本文
柿谷勲夫(軍事評論家)

 安保法制の必要性を一言でいえば、中国の軍事的脅威からわが国を守るためです。

 しかし、共産党や民主党などの野党、学者、朝日新聞などは、中国の脅威から如何にして国を守るかではなく、この法案が憲法に違反するとか、心にもなく自衛官のリスクが増大するとか、安倍晋三首相や礒崎陽輔首相補佐官の言葉尻を捉えての非難に終始、法案の本質を逸らして国民の不安を煽り、法案成立を妨害しています。

 民主党や朝日新聞などを見ますと、次に示す「孫子」(兵法)の原則が頭に浮かびます。

●其の来らざるを恃むことなくして、吾が以て之を待つことあるを恃め(敵の侵攻がないことを希うのではなく、侵攻意図を断念させるための十分な備え、つまり抑止力を保持しなければならない)。本原則は「戦わずして勝つ」の前提ですが、知る人は少ないです。
●用間(間者を用いる)に五あり、郷間(敵国のマスコミ、学者など)あり、内間(敵国の政治家、官僚など)あり、反間(敵国の大臣、軍人、外交官など)あり、死間(敵国を攪乱する自国民)あり、生間(敵国の情報を持ち帰らせる自国民)あり。

 「孫子」や中国が見れば、朝日新聞は「郷間」、民主党や共産党は「内間」であり、与党のなかにも朝日新聞などの風評に毒されて「内間」「反間」を疑わせる議員もいます。

 本論では、朝日新聞の報道を中心に安全保障関連法案に対する「間」ぶりを検証します(以下、「声」は読者投稿欄、「社」は「社説」、「天」は「天声人語」を指す)。

中国の軍事的脅威を無視


 軍事的脅威は、相手の国を侵略し得る能力、侵略しようとする意図、侵略を許す環境条件が整った時に生じます。が、朝日新聞の「社説」は中国に阿り、中国の軍事的脅威をオブラートに包み、具体的に報道しません。

(1) 能力(軍事費、兵力、兵制)

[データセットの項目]
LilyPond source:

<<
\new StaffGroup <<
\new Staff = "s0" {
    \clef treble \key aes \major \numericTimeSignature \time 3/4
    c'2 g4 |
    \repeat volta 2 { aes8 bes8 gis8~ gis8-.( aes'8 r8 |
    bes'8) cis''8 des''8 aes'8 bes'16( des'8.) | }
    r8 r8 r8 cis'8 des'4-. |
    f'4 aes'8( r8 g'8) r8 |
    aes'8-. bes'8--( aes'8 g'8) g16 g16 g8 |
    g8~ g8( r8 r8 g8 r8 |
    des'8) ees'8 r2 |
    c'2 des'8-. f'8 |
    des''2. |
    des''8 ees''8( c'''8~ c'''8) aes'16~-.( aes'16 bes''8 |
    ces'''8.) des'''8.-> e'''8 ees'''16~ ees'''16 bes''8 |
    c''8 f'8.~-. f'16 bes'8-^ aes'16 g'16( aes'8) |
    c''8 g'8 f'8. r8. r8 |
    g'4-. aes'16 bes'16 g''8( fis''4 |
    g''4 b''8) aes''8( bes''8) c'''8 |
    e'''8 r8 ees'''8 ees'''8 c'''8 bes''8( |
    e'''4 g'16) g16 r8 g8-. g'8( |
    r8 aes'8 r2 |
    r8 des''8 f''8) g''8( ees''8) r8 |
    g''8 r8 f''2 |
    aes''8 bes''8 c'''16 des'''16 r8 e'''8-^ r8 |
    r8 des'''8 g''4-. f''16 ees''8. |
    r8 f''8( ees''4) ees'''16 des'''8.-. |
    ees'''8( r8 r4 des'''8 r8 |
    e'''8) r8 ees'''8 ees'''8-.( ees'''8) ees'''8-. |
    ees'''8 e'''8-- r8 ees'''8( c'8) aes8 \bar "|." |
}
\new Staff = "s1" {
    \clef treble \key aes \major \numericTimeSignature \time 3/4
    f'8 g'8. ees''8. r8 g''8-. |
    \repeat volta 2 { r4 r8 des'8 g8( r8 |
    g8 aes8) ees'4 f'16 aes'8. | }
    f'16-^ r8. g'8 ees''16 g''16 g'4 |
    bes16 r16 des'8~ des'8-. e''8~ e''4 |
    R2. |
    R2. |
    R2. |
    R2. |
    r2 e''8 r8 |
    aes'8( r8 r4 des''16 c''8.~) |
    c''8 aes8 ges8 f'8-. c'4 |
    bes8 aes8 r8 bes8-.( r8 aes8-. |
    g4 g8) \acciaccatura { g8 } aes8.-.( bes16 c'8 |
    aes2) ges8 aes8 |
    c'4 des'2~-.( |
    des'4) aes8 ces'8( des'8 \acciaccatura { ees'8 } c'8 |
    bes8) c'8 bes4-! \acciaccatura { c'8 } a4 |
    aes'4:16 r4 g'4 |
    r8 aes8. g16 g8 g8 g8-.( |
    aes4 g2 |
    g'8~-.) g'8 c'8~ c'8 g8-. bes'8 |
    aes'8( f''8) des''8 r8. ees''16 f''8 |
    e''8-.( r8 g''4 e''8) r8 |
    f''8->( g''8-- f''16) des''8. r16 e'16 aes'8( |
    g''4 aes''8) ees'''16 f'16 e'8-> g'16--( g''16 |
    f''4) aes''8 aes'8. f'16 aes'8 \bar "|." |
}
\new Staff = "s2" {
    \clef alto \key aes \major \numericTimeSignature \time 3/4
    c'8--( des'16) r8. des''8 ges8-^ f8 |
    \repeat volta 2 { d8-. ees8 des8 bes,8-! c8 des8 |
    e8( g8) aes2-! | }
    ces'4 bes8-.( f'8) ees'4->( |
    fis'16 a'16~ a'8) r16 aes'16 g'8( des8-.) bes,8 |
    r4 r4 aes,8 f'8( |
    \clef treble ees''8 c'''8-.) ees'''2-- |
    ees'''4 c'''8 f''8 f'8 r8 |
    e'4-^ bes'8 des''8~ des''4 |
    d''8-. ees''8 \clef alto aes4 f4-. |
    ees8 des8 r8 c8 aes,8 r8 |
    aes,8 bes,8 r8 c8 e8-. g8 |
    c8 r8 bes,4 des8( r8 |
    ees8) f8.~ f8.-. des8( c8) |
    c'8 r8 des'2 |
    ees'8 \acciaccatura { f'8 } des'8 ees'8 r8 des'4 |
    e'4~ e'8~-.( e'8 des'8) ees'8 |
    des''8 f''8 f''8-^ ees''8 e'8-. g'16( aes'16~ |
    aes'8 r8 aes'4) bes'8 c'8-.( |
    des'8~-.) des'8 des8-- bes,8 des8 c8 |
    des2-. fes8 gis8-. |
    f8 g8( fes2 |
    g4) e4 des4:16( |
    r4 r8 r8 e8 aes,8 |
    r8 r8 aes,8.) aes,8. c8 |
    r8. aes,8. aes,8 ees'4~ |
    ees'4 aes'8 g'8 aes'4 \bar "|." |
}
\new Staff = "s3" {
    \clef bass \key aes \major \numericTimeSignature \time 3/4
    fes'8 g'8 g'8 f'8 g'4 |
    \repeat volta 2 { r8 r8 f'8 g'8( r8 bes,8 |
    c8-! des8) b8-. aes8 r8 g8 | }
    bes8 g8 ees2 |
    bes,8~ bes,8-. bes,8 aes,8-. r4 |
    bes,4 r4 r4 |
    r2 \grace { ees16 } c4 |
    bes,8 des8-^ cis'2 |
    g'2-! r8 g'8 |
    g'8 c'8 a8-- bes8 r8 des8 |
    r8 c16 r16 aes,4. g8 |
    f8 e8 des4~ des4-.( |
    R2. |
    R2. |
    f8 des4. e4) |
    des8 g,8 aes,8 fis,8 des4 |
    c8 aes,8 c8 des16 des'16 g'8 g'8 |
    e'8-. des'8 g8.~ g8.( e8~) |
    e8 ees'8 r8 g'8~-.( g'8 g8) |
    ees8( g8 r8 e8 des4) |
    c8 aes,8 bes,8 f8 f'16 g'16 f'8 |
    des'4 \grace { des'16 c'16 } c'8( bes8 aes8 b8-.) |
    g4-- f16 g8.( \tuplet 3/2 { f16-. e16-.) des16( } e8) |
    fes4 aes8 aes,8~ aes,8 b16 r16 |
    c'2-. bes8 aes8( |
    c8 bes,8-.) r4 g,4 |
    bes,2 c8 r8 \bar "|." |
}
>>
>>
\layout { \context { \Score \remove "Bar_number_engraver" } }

課題一覧
- 1) 安保法制の評論では、略称「天」は何を指すとされているか。
- 2) 安保法制の評論が「孫子」から引く「用間」の五種類の名称を、すべて挙げよ。
- 3) 安保法制の評論を、最後の見出し「(1) 能力(軍事費、兵力、兵制)」の後から書き継いでください。

解答一覧
- 1) 「天声人語」を指す。

- 2) 郷間、内間、反間、死間、生間

- 3)
 朝日新聞は3月6日付社説で「中国国防費」について、見出しに「これで責任ある大国か」を掲げていましたが、中身を見ますと、

《8868億9800万元。日本円にすると、17兆円近い。日本の防衛予算のゆうに3倍を超える規模である。……90年代以降、中国は毎年、国防費を10%前後、時にそれ以上の伸びで増やしてきた》

 と述べていますが、急激に増大させている具体的な状況や兵制については説明しません。

 朝日新聞は繰り返し、安保法制は国民の理解を得ていないと主張していますが、朝日新聞の記述では敵を知ることはできません。朝日の読者が法案の必要性を理解できないのも納得できます。

 中国は国防費を平成元年度から、22年度を除き、毎年二ケタ増大させ、3月5日に発表した27年の国防予算は前年実績比10・1%増の8868億9800万元、日本円に換算すれば約16兆9千億円、わが国の防衛関係費、約4兆9800億円の約3・4倍です。

 公表額には、研究開発費や外国からの兵器購入費などの全てを含んでいないと指摘され、アメリカの国防総省などの発表を総合すれば、実際額は公表額の2~3倍と見られています。

 平成26年版防衛白書は、中国の「公表国防費の名目上の規模は、過去26年間で約40倍、過去10年間で約4倍となっている」と記述しています。